I joined a lot of PCOS groups and forums online. I met literally hundreds of amazing women, some of whom I am now lucky to call my dearest friends, all over the world. But the entire culture of “fat is evil” is rampant within the cystersphere, from high profile cysters who have their own boards who promote boot camps and radically restrictive diets, which I believe are projections of their own fat fear and self hatred, to the high promotion of weight loss surgery, diet fads that come and go, and many frightening medications that make cysters very, very sick with their side effects (oh that duramine!)
As per my last post, I did lose weight, a LOT of weight (though not with the duramine, that shit nearly killed me) and guess what? My PCOS symptoms got worse. And I fell apart, emotionally, mentally and physically.
But as hitting rock bottom often is, it was the push I needed to start swimming to the surface in my life. The fabulous GP referred me to a psychologist who specialises in cognitive behavioural therapy. It was the best thing that ever happened to me.
It started with finding some confidence. Not being so hard on myself. Building up the self esteem. I started reaching out to other cysters the way many had reached out to me, because I want to give back and the feeling of seeing a new cyster friend hit that moment of “Oh my God I am NOT a FREAK!” is just wonderful. I started pushing back gently with my GP about the weight loss thing, and amazingly, she has responded positively. I gave up the Metformin (which I will admit, did give me a clockwork cycle if nothing else) and found the fat acceptance movement. I stopped obsessing about food and exercise and my body and focused on feeling good, inside and out. And I feel healthier than ever right now.
I really feel that we cysters are put through so much. To start with our bodies aren’t like “normal” women’s bodies, and that not only causes us pain and low self esteem, but it worries us as well. Then we go through the whole cycle of doctors telling us we’re too fat, lose weight and our troubles will go away which is so often simply not true. Then they shove us through all kinds of invasive, painful and humiliating medical procedures and drugs to try to get us to lose weight. Let alone the ones they foist on us if we want to have babies, which so often just don’t work either. Finally they wash their hands of us once we either finish our breeding or decide not to breed. As though the value of our health is only valid when we are breeding. And finally when we do reach menopause, they ignore the fact that it is more likely for us to have traumatic menopause because of the different hormone patterns.
If you’re a sufferer of PCOS, leave me a comment, tell me your experiences. Particularly around fat acceptance/discrimination with your PCOS.
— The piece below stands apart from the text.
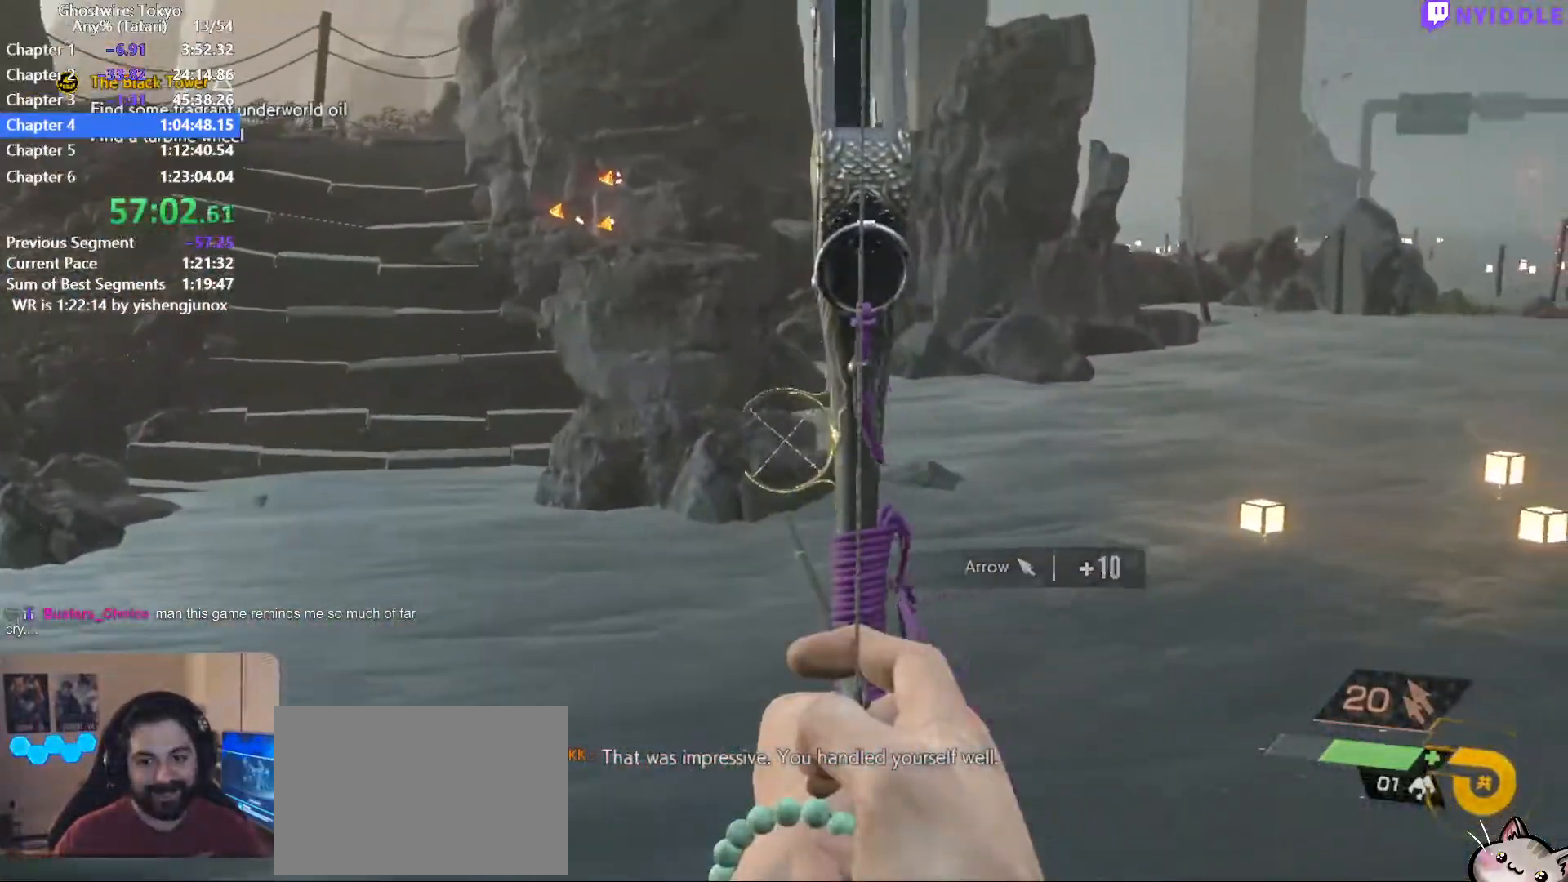
{"keys": [], "mouse": ["right"], "events": [[17, "mouse_right", "up"], [67, "1", "down"], [117, "1", "up"], [400, "mouse_right", "down"]]}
I want to connect cysters up within the fatosphere, without all of the fat hatred and the “You must lose weight or you’re never going to survive PCOS” schtick. I want to connect up the single cysters, the lesbian cysters, the very young cysters and the older cysters, the cysters who have chosen not to have children or who have reached the end of that fight. I want it to be about who you are as wonderful, strong, resilient women, not about your body shape and breeding abilities.
Most of all, I want cysters to find their self esteem, to learn that they are awesome women and that the healthiest thing you can do is learn to love yourself.